» Excerpted text
■ ■ ■ ■
Definition ML_code_env_def:
  (ML_code_env env [] = env) ∧
  (ML_code_env env ((comm, st, decls, res_env) :: bls)
        = merge_env res_env (ML_code_env env bls))
End

Definition ML_code_def:
  (ML_code env [] res_st <=> T) ∧
  (ML_code env (((comment : string # string), st, decls, res_env) :: bls) res_st <=>
     ML_code env bls st ∧
     Decls (ML_code_env env bls) st decls res_env res_st)
End

(* retreive the Decls from a toplevel ML_code *)
Theorem ML_code_Decls:
  ML_code env1 [(comm, st1, prog, env2)] st2 ==>
    Decls env1 st1 prog env2 st2
Proof
  fs [ML_code_def, ML_code_env_def]
QED

(* an empty program *)
local open primSemEnvTheory in

local
  val init_env_tm =
    ``SND (THE (prim_sem_env (ARB:unit ffi_state)))``
    |> (SIMP_CONV std_ss [primSemEnvTheory.prim_sem_env_eq] THENC EVAL)
■ ■ ■ ■
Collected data

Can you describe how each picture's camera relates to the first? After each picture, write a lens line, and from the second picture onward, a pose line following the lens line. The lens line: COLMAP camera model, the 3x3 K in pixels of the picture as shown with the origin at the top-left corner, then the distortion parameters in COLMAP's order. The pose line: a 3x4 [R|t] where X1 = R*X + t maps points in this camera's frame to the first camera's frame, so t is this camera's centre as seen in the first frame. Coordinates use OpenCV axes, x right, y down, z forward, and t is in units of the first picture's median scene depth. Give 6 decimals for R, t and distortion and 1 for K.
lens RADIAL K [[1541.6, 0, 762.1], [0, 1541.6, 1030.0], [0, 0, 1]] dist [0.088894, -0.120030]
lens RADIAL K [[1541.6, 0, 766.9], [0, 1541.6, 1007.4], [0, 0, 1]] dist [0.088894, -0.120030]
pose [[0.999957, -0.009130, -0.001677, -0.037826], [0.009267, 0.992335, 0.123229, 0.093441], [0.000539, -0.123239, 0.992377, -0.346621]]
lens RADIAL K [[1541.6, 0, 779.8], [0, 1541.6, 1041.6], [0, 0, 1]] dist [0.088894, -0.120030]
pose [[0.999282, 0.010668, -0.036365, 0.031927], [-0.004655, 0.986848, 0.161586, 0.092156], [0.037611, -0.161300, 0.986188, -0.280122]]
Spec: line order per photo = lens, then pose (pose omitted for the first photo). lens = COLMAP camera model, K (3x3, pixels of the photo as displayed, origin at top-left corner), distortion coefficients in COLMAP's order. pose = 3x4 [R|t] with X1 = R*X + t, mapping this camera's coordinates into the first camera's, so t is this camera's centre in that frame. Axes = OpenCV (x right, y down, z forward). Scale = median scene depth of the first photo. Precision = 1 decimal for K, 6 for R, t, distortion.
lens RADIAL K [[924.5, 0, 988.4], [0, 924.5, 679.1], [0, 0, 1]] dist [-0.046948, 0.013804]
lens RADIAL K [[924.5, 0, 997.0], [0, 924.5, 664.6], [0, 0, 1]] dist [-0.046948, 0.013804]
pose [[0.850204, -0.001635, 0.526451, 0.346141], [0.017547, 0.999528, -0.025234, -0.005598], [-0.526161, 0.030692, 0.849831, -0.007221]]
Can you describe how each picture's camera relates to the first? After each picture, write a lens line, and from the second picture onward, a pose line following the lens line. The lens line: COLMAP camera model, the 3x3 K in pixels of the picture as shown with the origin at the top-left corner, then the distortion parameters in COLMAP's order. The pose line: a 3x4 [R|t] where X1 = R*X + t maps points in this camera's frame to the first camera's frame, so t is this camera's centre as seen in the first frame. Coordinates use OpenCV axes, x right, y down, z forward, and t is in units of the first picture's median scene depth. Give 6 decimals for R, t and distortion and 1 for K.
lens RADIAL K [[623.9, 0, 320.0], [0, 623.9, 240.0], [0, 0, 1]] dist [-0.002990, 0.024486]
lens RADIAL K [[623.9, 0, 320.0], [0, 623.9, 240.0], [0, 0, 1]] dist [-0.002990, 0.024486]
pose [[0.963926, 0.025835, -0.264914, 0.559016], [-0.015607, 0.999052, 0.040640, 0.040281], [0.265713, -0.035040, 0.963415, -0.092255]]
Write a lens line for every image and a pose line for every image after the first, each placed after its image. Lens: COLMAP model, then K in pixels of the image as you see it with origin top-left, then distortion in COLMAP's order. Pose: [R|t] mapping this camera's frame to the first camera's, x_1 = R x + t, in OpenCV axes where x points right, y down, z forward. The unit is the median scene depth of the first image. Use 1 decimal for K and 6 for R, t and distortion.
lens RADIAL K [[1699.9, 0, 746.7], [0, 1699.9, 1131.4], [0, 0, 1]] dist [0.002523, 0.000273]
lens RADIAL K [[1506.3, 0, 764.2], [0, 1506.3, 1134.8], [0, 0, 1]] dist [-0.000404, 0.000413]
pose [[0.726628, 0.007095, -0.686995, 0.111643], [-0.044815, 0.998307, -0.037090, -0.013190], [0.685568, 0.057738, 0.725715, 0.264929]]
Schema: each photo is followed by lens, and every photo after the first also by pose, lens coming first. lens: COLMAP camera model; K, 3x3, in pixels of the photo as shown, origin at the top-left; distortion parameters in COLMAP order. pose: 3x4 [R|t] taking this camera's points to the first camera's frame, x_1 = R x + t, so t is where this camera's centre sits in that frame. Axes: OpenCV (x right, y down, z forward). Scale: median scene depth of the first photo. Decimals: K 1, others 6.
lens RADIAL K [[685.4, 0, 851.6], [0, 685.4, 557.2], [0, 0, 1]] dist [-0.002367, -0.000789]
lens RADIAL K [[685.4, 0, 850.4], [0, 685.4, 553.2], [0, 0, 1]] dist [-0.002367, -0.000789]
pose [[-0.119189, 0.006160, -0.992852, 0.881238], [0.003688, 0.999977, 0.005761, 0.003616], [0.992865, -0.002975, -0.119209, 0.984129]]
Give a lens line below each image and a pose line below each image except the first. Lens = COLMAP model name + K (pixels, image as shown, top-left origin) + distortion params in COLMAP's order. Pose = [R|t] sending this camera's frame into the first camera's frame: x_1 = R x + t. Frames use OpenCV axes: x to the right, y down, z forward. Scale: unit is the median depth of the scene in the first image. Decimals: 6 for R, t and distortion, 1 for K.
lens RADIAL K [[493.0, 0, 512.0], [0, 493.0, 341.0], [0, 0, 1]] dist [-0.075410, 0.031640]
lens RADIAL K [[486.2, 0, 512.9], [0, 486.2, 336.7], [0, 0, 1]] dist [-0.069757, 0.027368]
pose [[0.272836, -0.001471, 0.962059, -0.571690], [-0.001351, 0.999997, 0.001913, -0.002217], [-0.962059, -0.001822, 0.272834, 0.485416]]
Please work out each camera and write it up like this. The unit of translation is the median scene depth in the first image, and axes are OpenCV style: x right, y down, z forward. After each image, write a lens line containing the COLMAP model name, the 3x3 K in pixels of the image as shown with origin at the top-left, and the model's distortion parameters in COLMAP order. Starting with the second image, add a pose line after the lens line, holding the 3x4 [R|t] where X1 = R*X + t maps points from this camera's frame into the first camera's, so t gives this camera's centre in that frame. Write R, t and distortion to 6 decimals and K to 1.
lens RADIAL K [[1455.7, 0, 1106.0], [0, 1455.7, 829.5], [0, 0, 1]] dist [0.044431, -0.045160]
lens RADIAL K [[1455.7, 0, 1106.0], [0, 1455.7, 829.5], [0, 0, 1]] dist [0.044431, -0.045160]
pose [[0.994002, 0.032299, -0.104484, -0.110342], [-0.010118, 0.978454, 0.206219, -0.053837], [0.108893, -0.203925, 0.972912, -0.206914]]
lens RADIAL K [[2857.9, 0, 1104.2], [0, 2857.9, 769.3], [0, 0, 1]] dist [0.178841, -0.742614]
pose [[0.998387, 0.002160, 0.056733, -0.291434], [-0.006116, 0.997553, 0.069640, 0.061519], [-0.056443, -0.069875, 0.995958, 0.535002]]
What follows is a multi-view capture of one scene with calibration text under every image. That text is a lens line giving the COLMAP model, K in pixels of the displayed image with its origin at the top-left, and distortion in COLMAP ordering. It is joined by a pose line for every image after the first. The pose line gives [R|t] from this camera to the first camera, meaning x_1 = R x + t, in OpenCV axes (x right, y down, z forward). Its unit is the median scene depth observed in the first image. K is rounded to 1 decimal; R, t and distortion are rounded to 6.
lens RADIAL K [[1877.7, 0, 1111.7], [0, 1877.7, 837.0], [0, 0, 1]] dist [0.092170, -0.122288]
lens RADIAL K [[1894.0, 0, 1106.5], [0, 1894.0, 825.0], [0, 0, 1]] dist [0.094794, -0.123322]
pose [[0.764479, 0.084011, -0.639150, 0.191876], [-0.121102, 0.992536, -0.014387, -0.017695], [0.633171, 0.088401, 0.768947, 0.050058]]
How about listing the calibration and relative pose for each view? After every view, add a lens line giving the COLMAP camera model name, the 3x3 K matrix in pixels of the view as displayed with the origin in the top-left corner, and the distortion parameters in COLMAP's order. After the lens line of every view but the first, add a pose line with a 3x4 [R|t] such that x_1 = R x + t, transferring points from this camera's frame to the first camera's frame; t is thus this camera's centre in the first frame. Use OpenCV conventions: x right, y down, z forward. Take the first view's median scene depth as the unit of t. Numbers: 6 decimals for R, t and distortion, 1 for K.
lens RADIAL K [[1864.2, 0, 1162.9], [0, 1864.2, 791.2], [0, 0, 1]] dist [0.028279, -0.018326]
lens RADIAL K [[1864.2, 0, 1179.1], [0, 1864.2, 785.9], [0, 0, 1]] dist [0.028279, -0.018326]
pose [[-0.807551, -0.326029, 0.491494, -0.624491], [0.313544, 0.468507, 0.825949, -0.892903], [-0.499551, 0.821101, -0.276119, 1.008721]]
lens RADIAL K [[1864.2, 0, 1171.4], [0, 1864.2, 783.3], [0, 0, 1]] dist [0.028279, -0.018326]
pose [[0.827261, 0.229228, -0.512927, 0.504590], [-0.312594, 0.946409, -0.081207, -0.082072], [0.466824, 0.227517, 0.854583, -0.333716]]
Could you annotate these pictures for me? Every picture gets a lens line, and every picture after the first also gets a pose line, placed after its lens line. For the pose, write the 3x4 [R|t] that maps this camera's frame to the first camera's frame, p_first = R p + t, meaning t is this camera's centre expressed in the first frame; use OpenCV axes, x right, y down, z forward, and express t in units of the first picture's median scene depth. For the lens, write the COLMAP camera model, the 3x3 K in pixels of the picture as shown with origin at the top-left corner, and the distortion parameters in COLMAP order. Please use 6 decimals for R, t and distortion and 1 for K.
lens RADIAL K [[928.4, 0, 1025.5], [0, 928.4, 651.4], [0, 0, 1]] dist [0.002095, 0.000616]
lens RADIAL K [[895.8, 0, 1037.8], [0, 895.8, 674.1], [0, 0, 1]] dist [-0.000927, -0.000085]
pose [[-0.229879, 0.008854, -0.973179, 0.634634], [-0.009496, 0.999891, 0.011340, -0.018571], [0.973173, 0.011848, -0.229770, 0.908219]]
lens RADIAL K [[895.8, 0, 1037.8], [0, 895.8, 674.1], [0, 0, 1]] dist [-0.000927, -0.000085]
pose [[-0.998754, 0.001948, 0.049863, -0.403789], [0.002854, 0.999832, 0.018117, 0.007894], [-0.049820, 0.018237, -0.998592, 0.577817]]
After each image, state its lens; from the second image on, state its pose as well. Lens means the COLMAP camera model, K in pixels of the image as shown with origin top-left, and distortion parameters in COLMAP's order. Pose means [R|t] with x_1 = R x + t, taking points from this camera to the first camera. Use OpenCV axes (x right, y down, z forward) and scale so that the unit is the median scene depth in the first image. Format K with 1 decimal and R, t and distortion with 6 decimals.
■ ■ ■ ■
» Problems to solve
A: In the HOL excerpt, do these statements agree with the text? (i) ML_code holds for an empty list whatever env and res_st are. (ii) The proof of ML_code_Decls relies on ML_code_def alone. (iii) ML_code_env applied to an empty list gives back env unchanged. Answer yes or no for each and quote the deciding words.
B: Swap "init_env_tm" for "empty_env_tm" and write out the part of the HOL excerpt that opens with the words containing "local open primSemEnvTheory" and closes with "[primSemEnvTheory.prim_sem_env_eq] THENC EVAL)".

» Answers for this exercise
A:
(i) Yes: "(ML_code env [] res_st <=> T)"
(ii) No: "fs [ML_code_def, ML_code_env_def]"
(iii) Yes: "(ML_code_env env [] = env)"

B:
local open primSemEnvTheory in

local
  val empty_env_tm =
    ``SND (THE (prim_sem_env (ARB:unit ffi_state)))``
    |> (SIMP_CONV std_ss [primSemEnvTheory.prim_sem_env_eq] THENC EVAL)